L’analisi diffusa da Coldiretti Puglia, basata sull’ultimo report ambientale dell’Istat, evidenzia una forte contraddizione statistica per la città di San Nicola. Da un lato, Bari guida la classifica regionale in termini assoluti, potendo contare su un patrimonio censito di oltre 30 mila alberi e su una superficie destinata a parchi urbani superiore alla media. Dall’altro, però, il calcolo rapportato alla reale densità demografica fa crollare il capoluogo: in città si contano appena 9,7 alberi ogni 100 abitanti. Un dato insufficiente che espone i quartieri baresi ai rischi crescenti delle “isole di calore” urbane.

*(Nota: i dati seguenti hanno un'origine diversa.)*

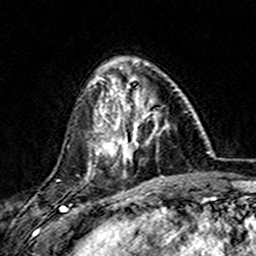
Breast MRI (dynamic contrast-enhanced), one axial slice; position 48 of 157 along the scan axis; cropped to one breast; dynamic contrast-enhanced series, time point 2 of 7 at this slice position (early post-contrast); 3 T; TE 4.6 ms, TR 7.4 ms; 1 mm slice thickness; 256 × 256 image matrix, field of view 144 × 144 mm. Female patient.
Structures marked on this image (semi-automatic segmentation, software-assisted and operator-edited):
- enhancing-tissue mask used for the functional tumour volume (all voxels passing the contrast-enhancement thresholds inside the analysis volume; usually the tumour): bounding box <101,76,169,160> (left, top, right, bottom; pixels)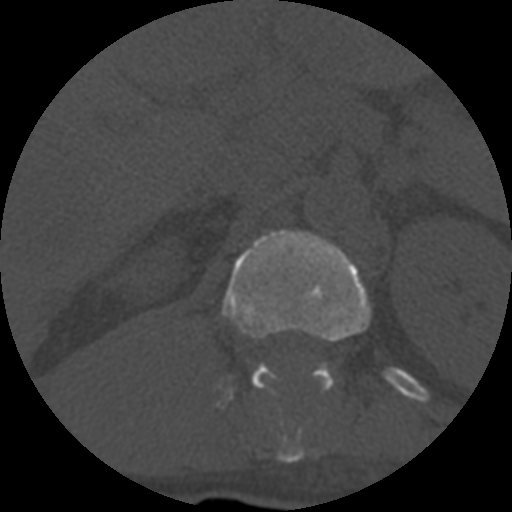
CT including the spine, one axial slice; reconstruction kernel STANDARD; 120 kVp; one of 3 acquisitions stored at this slice position; bone window (W 1800 / L 400 HU); 1.25 mm slice thickness; 512 × 512 image matrix. Patient age 55 years. From the clinical record (not read from this slice): primary cancer: colon; vertebrae with lytic lesions (as recorded): T12, L1, L5.
Outlined on this slice (semi-automatic segmentation, software-assisted and operator-edited):
- T12 vertebra: bounding box (x1, y1, x2, y2) in pixels: (222, 230, 372, 463)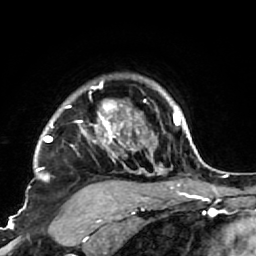
Breast MRI (dynamic contrast-enhanced), one axial slice. Slice 59 of 64 in the series (ordered by position). Cropped to one breast. Dynamic contrast-enhanced series, time point 2 of 7 at this slice position (early post-contrast). 1.5 T. TE 2.6 ms, TR 5.9 ms. 2.5 mm slice thickness. 256 × 256 image matrix. Female patient.
Annotated regions visible in this slice (semi-automatic segmentation, software-assisted and operator-edited):
- enhancing-tissue mask used for the functional tumour volume (all voxels passing the contrast-enhancement thresholds inside the analysis volume; usually the tumour): bounding box <34,78,186,222> (left, top, right, bottom; pixels)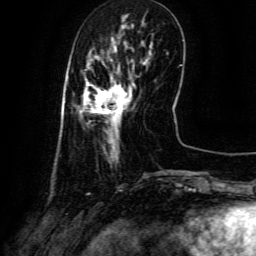
Breast MRI (dynamic contrast-enhanced), one axial slice. Position 21 of 134 along the scan axis. Cropped to one breast. Dynamic contrast-enhanced series, time point 2 of 6 at this slice position (early post-contrast). 3 T. TE 4.8 ms, TR 9.1 ms. 1.2 mm slice thickness. 256 × 256 image matrix, field of view 180 × 180 mm. Female patient.
Outlined on this slice (semi-automatic segmentation, software-assisted and operator-edited):
- enhancing-tissue mask used for the functional tumour volume (all voxels passing the contrast-enhancement thresholds inside the analysis volume; usually the tumour): bounding box <80,71,135,146> (left, top, right, bottom; pixels)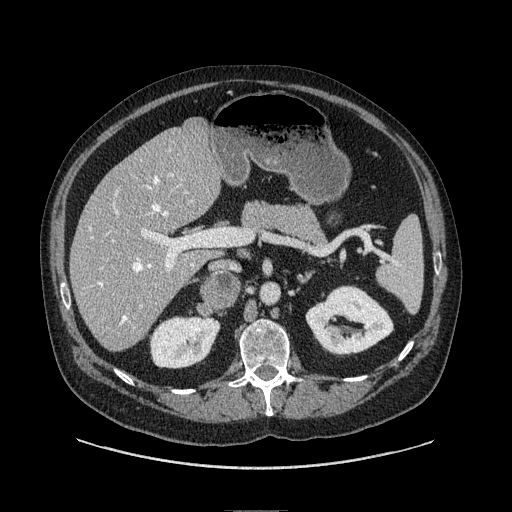
Contrast-enhanced abdominal CT, one axial slice; slice 43 of 149 in the series (ordered by position); soft-tissue window (W 400 / L 40 HU); 1.25 mm slice thickness; 512 × 512 image matrix, field of view 440 × 440 mm. Male patient. Case-level facts recorded for this patient, not image findings: diagnosis: adrenocortical carcinoma; tumour side: right adrenal; tumour size at pathology: 7.5 cm; Ki-67 index: 15 %; stage (as recorded): 2.
Annotated regions visible in this slice (semi-automatic segmentation, software-assisted and operator-edited):
- mass: bounding box [x1, y1, x2, y2] px = [205, 274, 238, 306]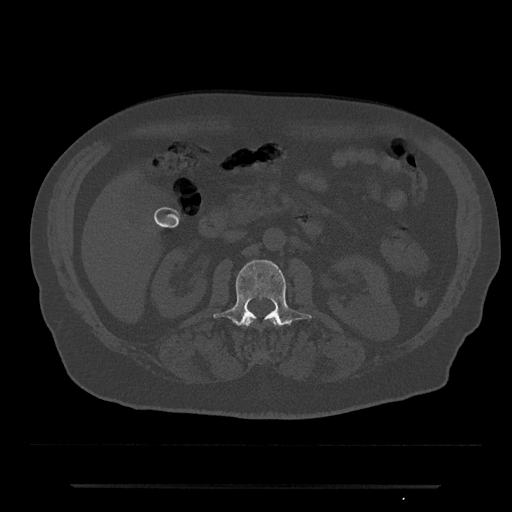
CT including the spine, one axial slice. Slice 482 of 797 in the series (ordered by position). Reconstruction kernel Br40s/3. 120 kVp. Bone window (W 1800 / L 400 HU). 512 × 512 image matrix, field of view 434 × 434 mm. Male patient, age 80 years. From the clinical record (not read from this slice): primary cancer: prostate.
Structures marked on this image (semi-automatic segmentation, software-assisted and operator-edited):
- L1 vertebra: bounding box (x1, y1, x2, y2) in pixels: (243, 318, 279, 326)
- L2 vertebra: (214, 260, 312, 326)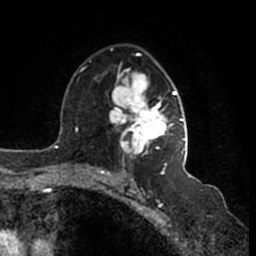
Breast MRI (dynamic contrast-enhanced), one axial slice; position 102 of 200 along the scan axis; cropped to one breast; dynamic contrast-enhanced series, time point 2 of 7 at this slice position (early post-contrast); 1.5 T; TE 2.2 ms, TR 4.6 ms; 256 × 256 image matrix. Female patient.
Outlined on this slice (semi-automatic segmentation, software-assisted and operator-edited):
- enhancing-tissue mask used for the functional tumour volume (all voxels passing the contrast-enhancement thresholds inside the analysis volume; usually the tumour): bounding box [x1, y1, x2, y2] px = [109, 48, 185, 166]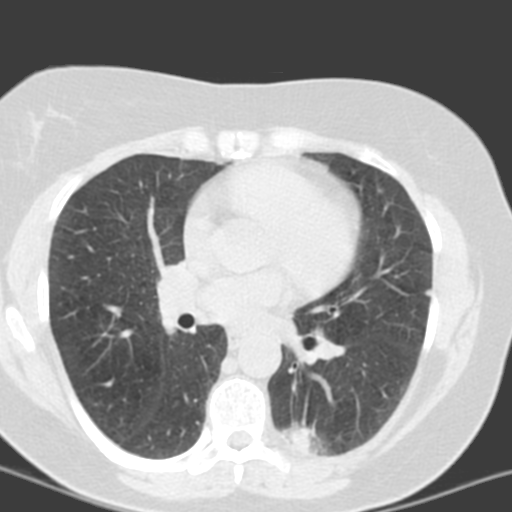
Low-dose screening chest CT, one axial slice. Slice 84 of 150 in the series (ordered by position). 120 kVp. Lung window (W 1500 / L -600 HU). 3.2 mm slice thickness. 512 × 512 image matrix.
Annotated regions visible in this slice (outlined manually by an expert reader):
- lesion 2 (tumor, lower lobe of left lung): bounding box (x1, y1, x2, y2) in pixels: (287, 428, 313, 450)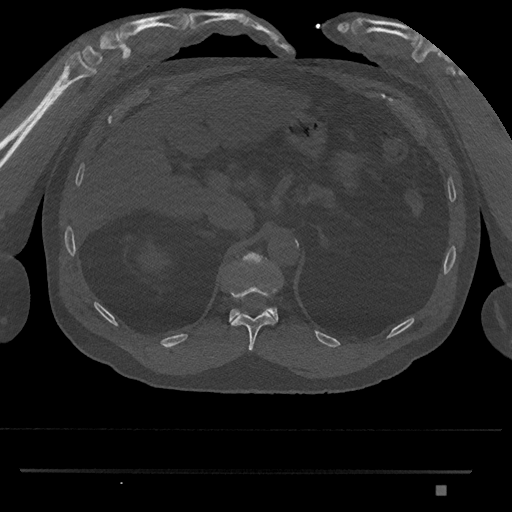
CT including the spine, one axial slice. Position 927 of 1134 along the scan axis. Bone window (W 1800 / L 400 HU). 512 × 512 image matrix, field of view 429 × 429 mm. Male patient, age 65 years. From the clinical record (not read from this slice): primary cancer: prostate.
Structures marked on this image (semi-automatically segmented with operator editing):
- T11 vertebra: bounding box <229,287,278,351> (left, top, right, bottom; pixels)
- T12 vertebra: <229,252,279,322>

“Rafforzare e riqualificare parchi, giardini e alberature stradali non è più solo una questione di decoro, ma una scelta strategica di salute pubblica”, insiste Coldiretti. La vegetazione rappresenta infatti l’unico sistema naturale capace di mitigare il microclima cittadino. Un’area verde urbana di circa 1.500 metri quadrati è in grado di abbassare la temperatura circostante di 1,5 gradi attraverso l’ombreggiamento delle chiome e i processi di traspirazione, mentre i grandi parchi riducono l’afa da uno fino a tre gradi rispetto alle zone interamente asfaltate.
Oltre all’effetto rinfrescante, gli alberi maturi sono i primi alleati contro lo smog urbano. Una pianta adulta è in grado di assorbire tra i 100 e i 250 grammi di polveri sottili (PM10 e PM2.5) all’anno, mentre un solo ettaro di bosco urbano riesce a sottrarre fino a 20 tonnellate di anidride carbonica. Specie autoctone come il leccio, il carpino, l’acero campestre o il tiglio risulterebbero fondamentali per purificare l’aria della città. Per affrontare la sfida dei cambiamenti climatici, la richiesta all’amministrazione comunale è quella di ripensare in modo strutturale gli spazi pubblici, investendo in una forestazione urbana capillare che restituisca l’ombra perduta ai quartieri più densamente popolati.